Multiple ion chromatogram (MIC) for direct quantification of intact proteins using Q-TOF mass spectrometry

Significance of the topic

Mass spectrometry–based quantification of intact proteins streamlines biopharmaceutical development and clinical research by preserving post-translational modifications and reducing sample preparation steps.

Objectives and study overview

This work presents a multiple ion chromatogram (MIC) strategy on a Q-TOF mass spectrometer for direct intact protein quantification. The study evaluates analytical performance, sensitivity, linearity, accuracy, precision, and matrix effects in serum and urine.

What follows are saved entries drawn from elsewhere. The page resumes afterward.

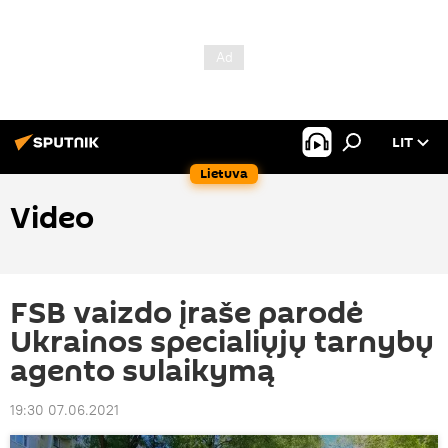
LIT
Lietuva
Video
FSB vaizdo įraše parodė
Ukrainos specialiųjų tarnybų
agento sulaikymą
19:30 07.06.2021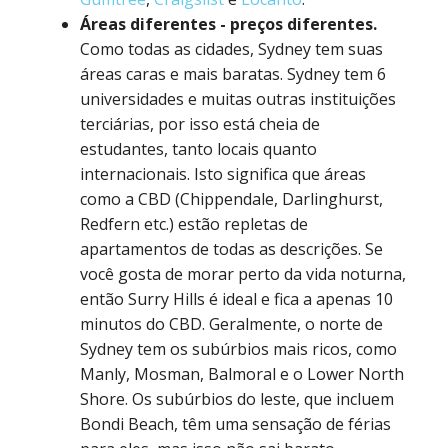
Áreas diferentes - preços diferentes.
Como todas as cidades, Sydney tem suas
áreas caras e mais baratas. Sydney tem 6
universidades e muitas outras instituições
terciárias, por isso está cheia de
estudantes, tanto locais quanto
internacionais. Isto significa que áreas
como a CBD (Chippendale, Darlinghurst,
Redfern etc.) estão repletas de
apartamentos de todas as descrições. Se
você gosta de morar perto da vida noturna,
então Surry Hills é ideal e fica a apenas 10
minutos do CBD. Geralmente, o norte de
Sydney tem os subúrbios mais ricos, como
Manly, Mosman, Balmoral e o Lower North
Shore. Os subúrbios do leste, que incluem
Bondi Beach, têm uma sensação de férias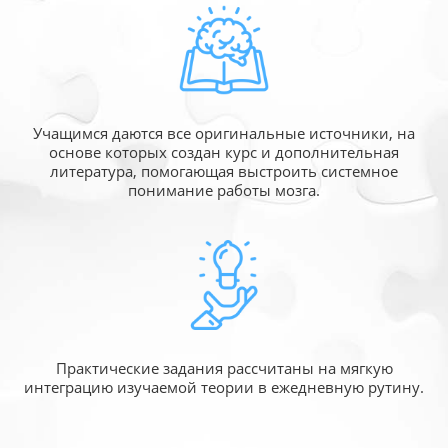
Учащимся даются все оригинальные источники,
на
основе которых создан курс и дополнительная
литература, помогающая выстроить системное
понимание работы мозга.
Практические задания рассчитаны
на мягкую
интеграцию изучаемой
теории в ежедневную рутину.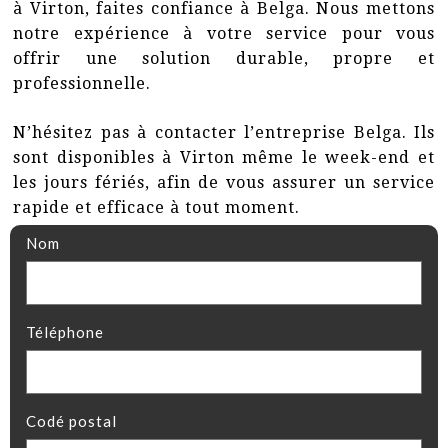
à Virton, faites confiance à Belga. Nous mettons
notre expérience à votre service pour vous
offrir une solution durable, propre et
professionnelle.
N’hésitez pas à contacter l’entreprise Belga. Ils
sont disponibles à Virton même le week-end et
les jours fériés, afin de vous assurer un service
rapide et efficace à tout moment.
Nom
Téléphone
Codé postal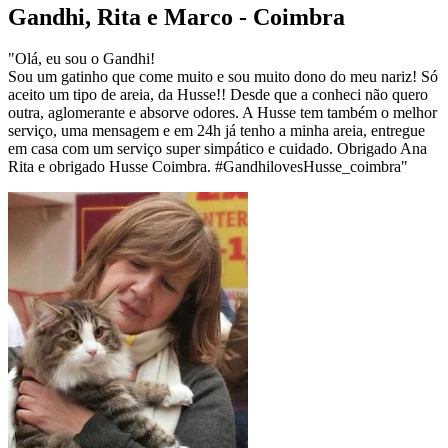
Gandhi, Rita e Marco - Coimbra
"Olá, eu sou o Gandhi!
Sou um gatinho que come muito e sou muito dono do meu nariz! Só
aceito um tipo de areia, da Husse!! Desde que a conheci não quero
outra, aglomerante e absorve odores. A Husse tem também o melhor
serviço, uma mensagem e em 24h já tenho a minha areia, entregue
em casa com um serviço super simpático e cuidado. Obrigado Ana
Rita e obrigado Husse Coimbra. #GandhilovesHusse_coimbra"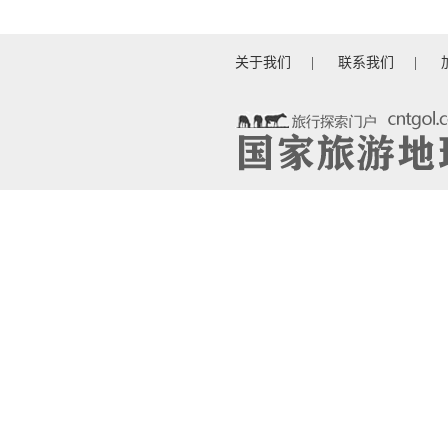
关于我们
|
联系我们
|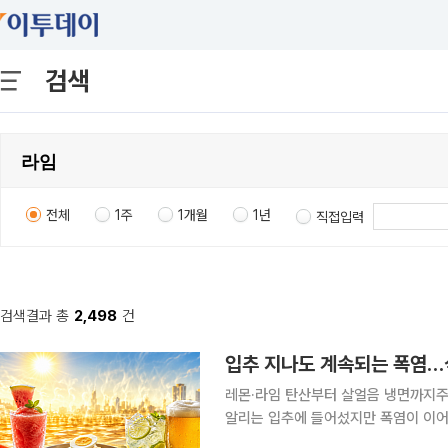
검색
전체
1주
1개월
1년
직접입력
검색결과 총
2,498
건
입추 지나도 계속되는 폭염…식
레몬·라임 탄산부터 살얼음 냉면까지주류업계도 
알리는 입추에 들어섰지만 폭염이 이어
제품으로 전환하기보다 냉면과 탄산음료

Methodology and instrumentation

• Sample preparation: Protein standards (ribonuclease B glycoforms, insulin, lysozyme, β-lactoglobulin A) dissolved in 0.1% TFA water, calibration range up to 200 µg/mL.
• Chromatography: ProteCol-G C8 column (100 × 2.1 mm, 3 µm), gradient elution (20→80% B), flow 0.3 mL/min; mobile phases 0.1% TFA in water and acetonitrile.
• Mass spectrometry: Shimadzu LCMS-9030 Q-TOF, heated ESI at 300 °C, interface voltage 4 kV, mass range m/z 1000–3500.
• MIC development: Selection of three top-intensity multiply charged ions per protein, extraction of monoisotopic masses with 5 ppm tolerance.
• Matrix evaluation: Human serum and urine spiked at 20 µg/mL to assess ion enhancement and suppression.

Main results and discussion

Calibration curves showed excellent linearity (R2 > 0.997). Limits of detection ranged 0.32–5.40 µg/mL, and quantification limits 1.13–17.99 µg/mL. Accuracy errors were below 20%, and precision (RSD) under 15%. Matrix effects produced moderate signal enhancement in serum and urine, remaining within acceptable bounds for direct quantification.

Benefits and practical applications

The MIC approach enables rapid, digestion-free protein quantification, retaining intact structure and modifications. High sensitivity (down to low µg/mL) makes it suitable for biopharmaceutical production monitoring, quality control, and clinical biomarker studies.

Future trends and opportunities

Advances in high-resolution instruments and multiplexed MIC could expand application to complex proteome analyses. Integrating ion mobility or advanced separations may enhance selectivity. Real-time process analytics and comparability studies in biotherapeutics represent promising directions.

Conclusion

The developed Q-TOF MIC method offers a robust, precise platform for direct intact protein quantification without digestion. It achieves strong analytical performance and tolerates biological matrices, paving the way for streamlined proteomics workflows.

References

• Mao Y, Moore RJ, Wagnon KB, Pierce JT, Debban KH, Smith CS, Dill JA, Fuciarelli AF – Analysis of α2u-globulin in rat urine and kidneys by liquid chromatography-electrospray ionization mass spectrometry; Chem. Res. Toxicol. 11 (1998): 953–961.
• Wang EH, Combe PC, Schug KA – Multiple Reaction Monitoring for Direct Quantitation of Intact Proteins Using a Triple Quadrupole Mass Spectrometer; J. Am. Soc. Mass Spectrom. 27 (2016): 886–896.